● **PROBLEM**: Give the listing again word for word, excluding the pictures it contains.

● **RAW DATA**:
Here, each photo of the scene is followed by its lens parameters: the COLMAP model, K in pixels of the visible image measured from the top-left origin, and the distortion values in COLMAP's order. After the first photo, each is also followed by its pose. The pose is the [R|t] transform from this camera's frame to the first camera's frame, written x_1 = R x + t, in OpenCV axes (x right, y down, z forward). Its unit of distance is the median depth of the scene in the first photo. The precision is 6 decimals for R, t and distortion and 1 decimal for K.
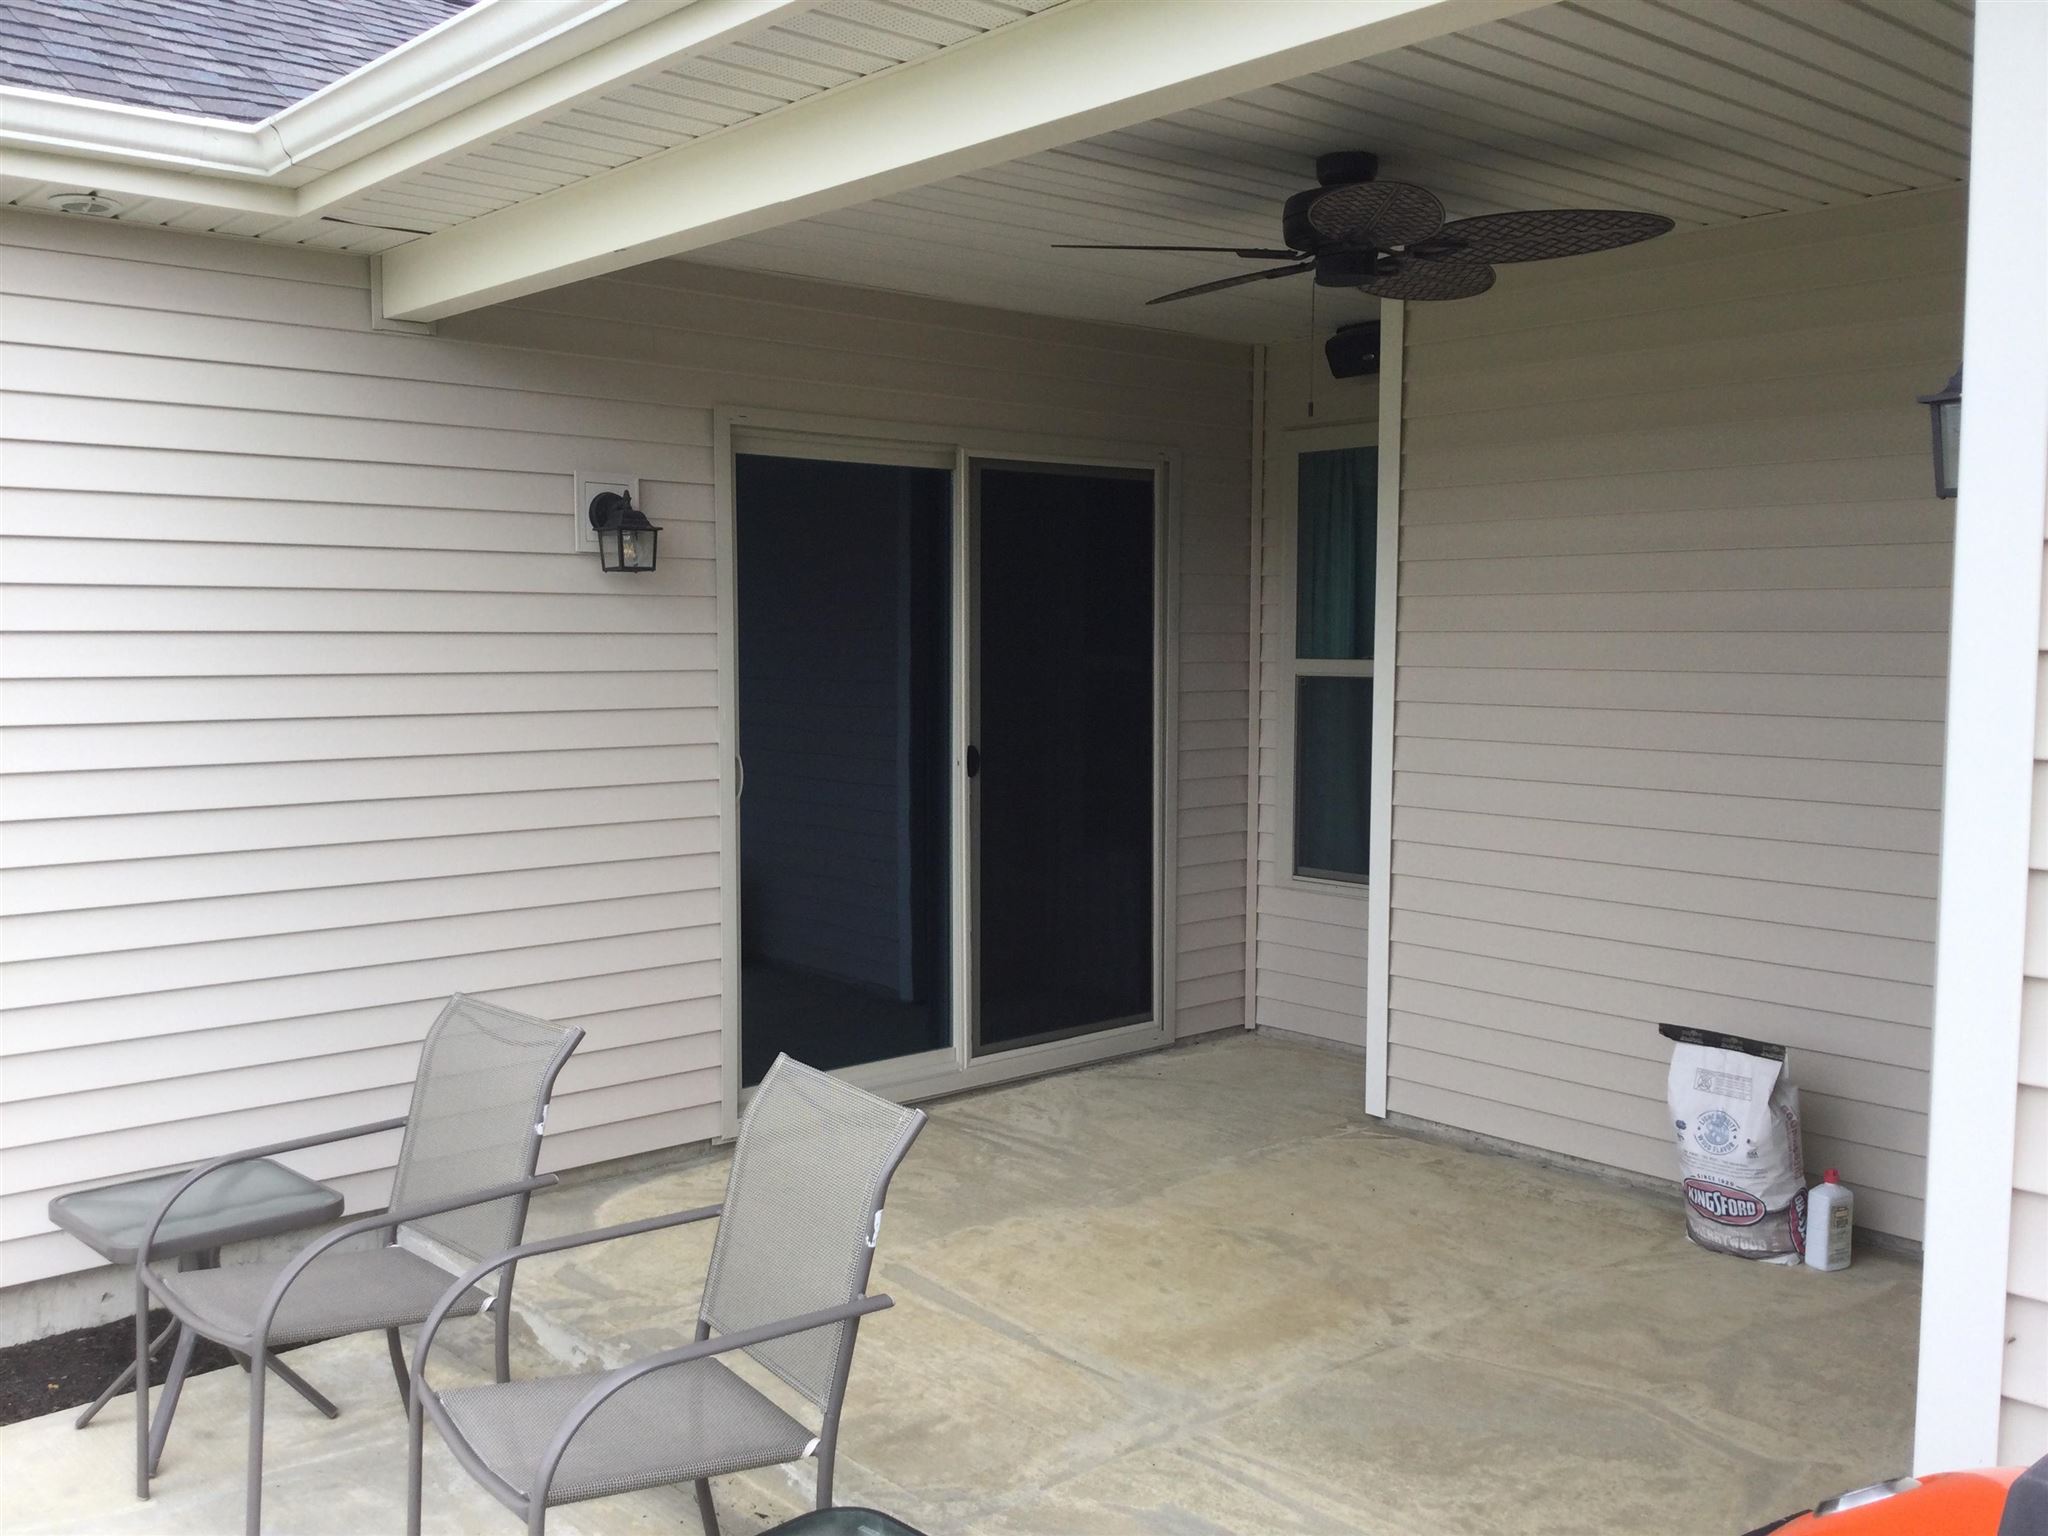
lens RADIAL K [[1848.7, 0, 1024.8], [0, 1848.7, 814.0], [0, 0, 1]] dist [0.124745, -0.276058]
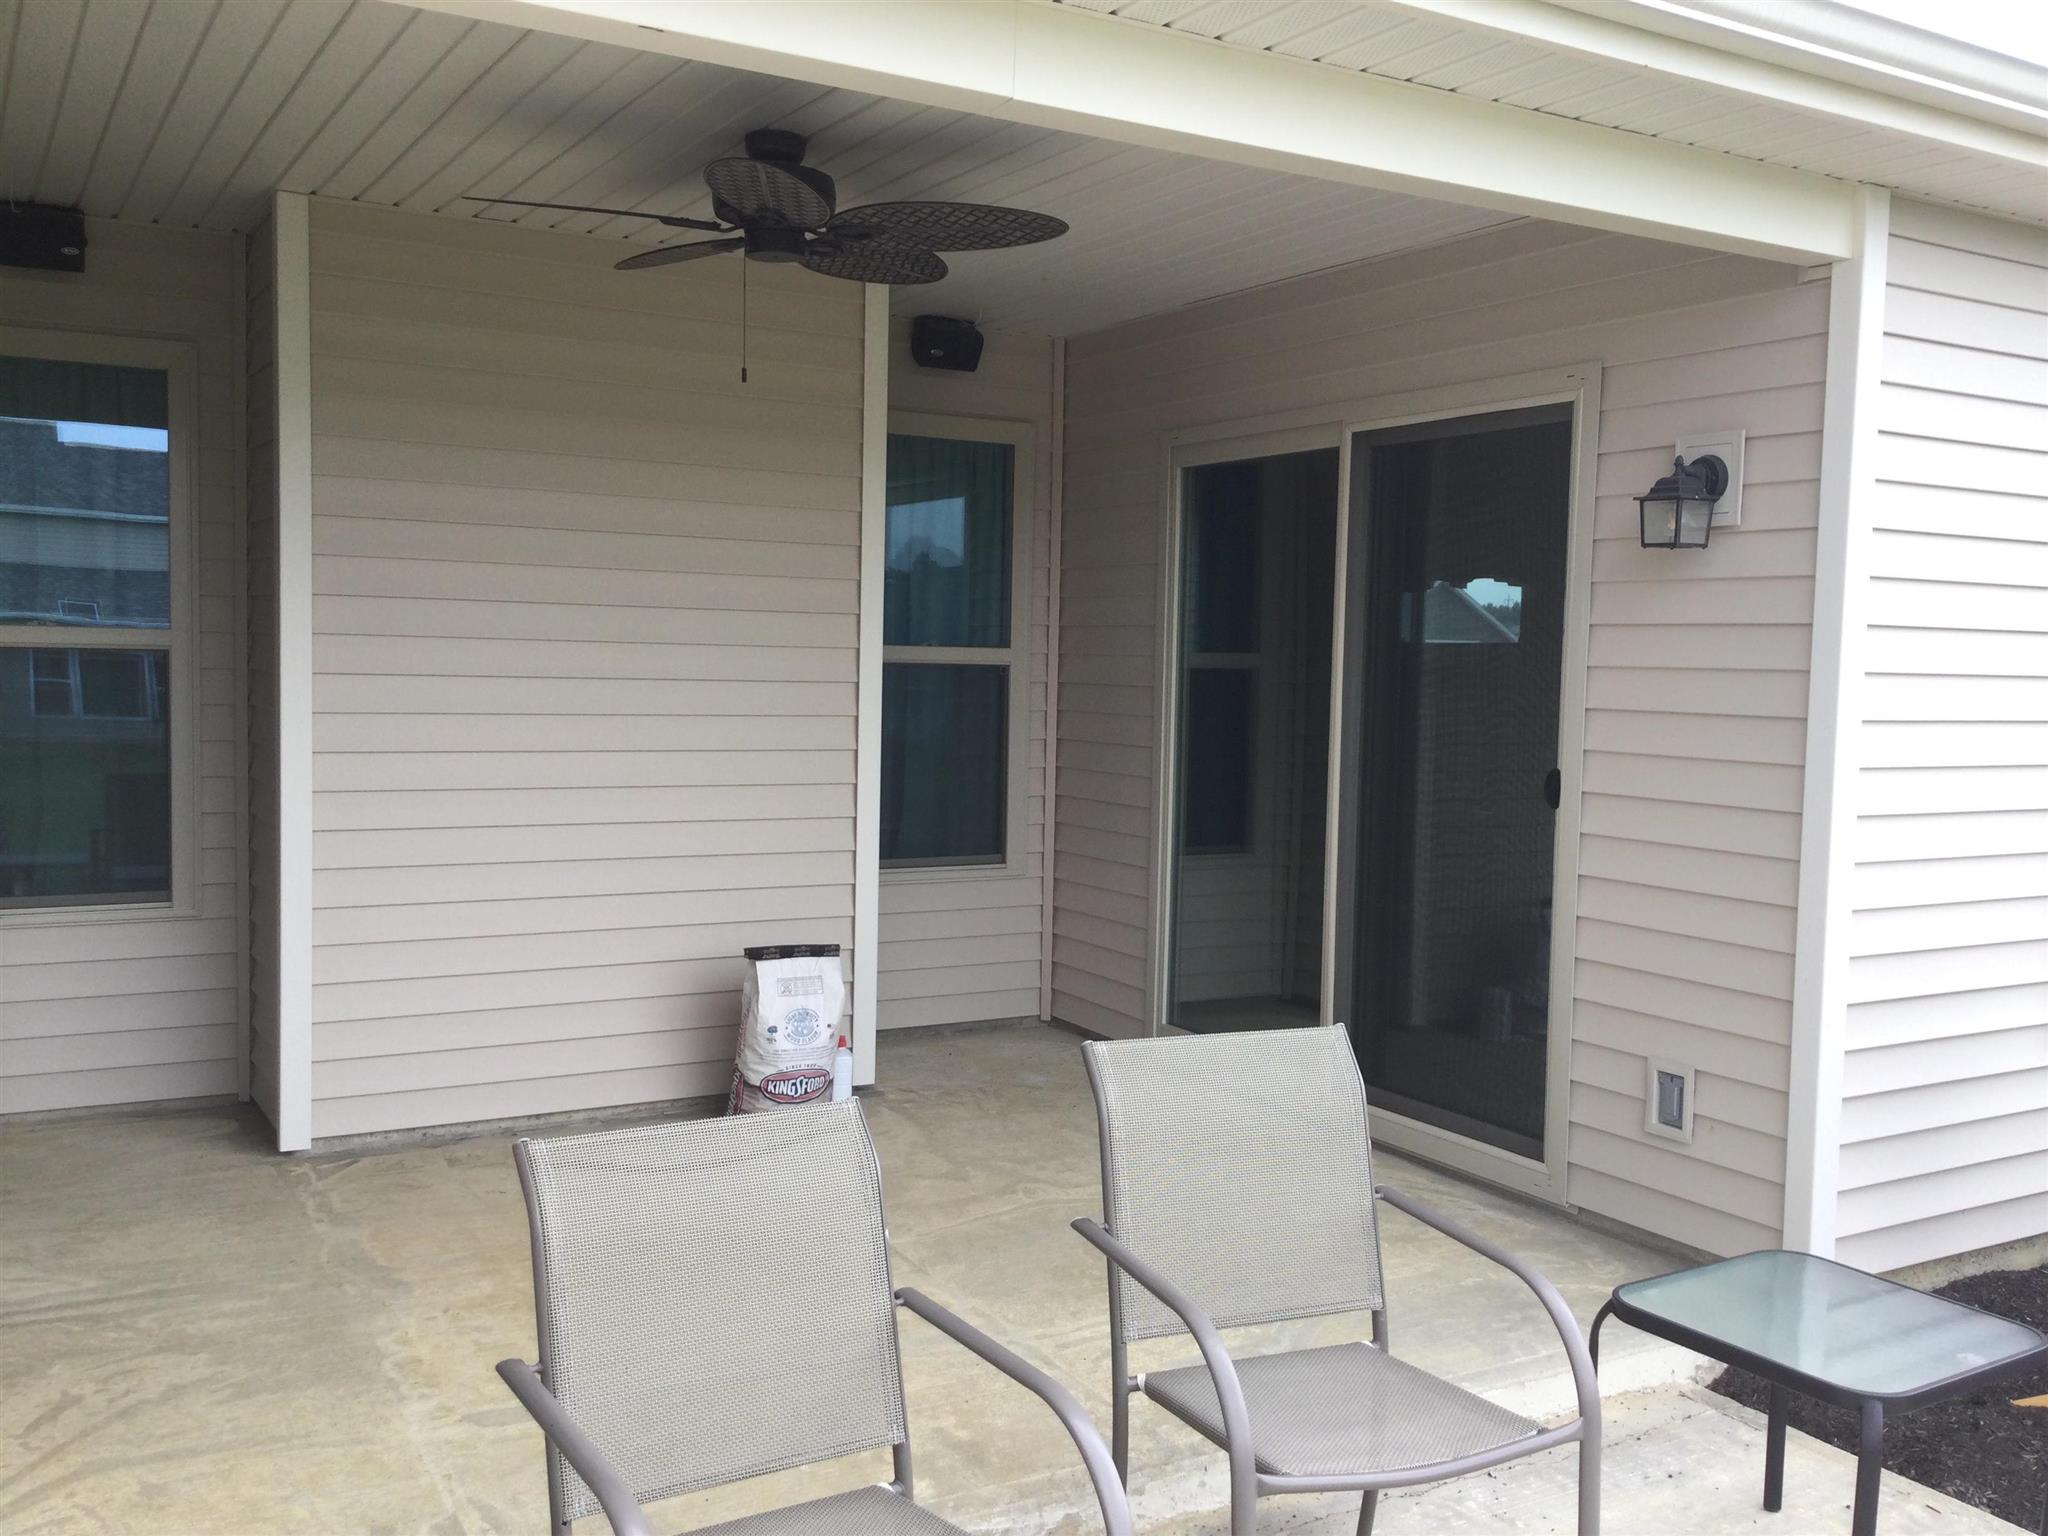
lens RADIAL K [[1849.7, 0, 1024.0], [0, 1849.7, 768.0], [0, 0, 1]] dist [0.138990, -0.278834]
pose [[0.182271, -0.055364, 0.981688, -0.691893], [0.073926, 0.996359, 0.042466, -0.032829], [-0.980465, 0.064832, 0.185701, 0.560745]]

● **TASK OUTPUT**:
Here, each photo of the scene is followed by its lens parameters: the COLMAP model, K in pixels of the visible image measured from the top-left origin, and the distortion values in COLMAP's order. After the first photo, each is also followed by its pose. The pose is the [R|t] transform from this camera's frame to the first camera's frame, written x_1 = R x + t, in OpenCV axes (x right, y down, z forward). Its unit of distance is the median depth of the scene in the first photo. The precision is 6 decimals for R, t and distortion and 1 decimal for K.
lens RADIAL K [[1848.7, 0, 1024.8], [0, 1848.7, 814.0], [0, 0, 1]] dist [0.124745, -0.276058]
lens RADIAL K [[1849.7, 0, 1024.0], [0, 1849.7, 768.0], [0, 0, 1]] dist [0.138990, -0.278834]
pose [[0.182271, -0.055364, 0.981688, -0.691893], [0.073926, 0.996359, 0.042466, -0.032829], [-0.980465, 0.064832, 0.185701, 0.560745]]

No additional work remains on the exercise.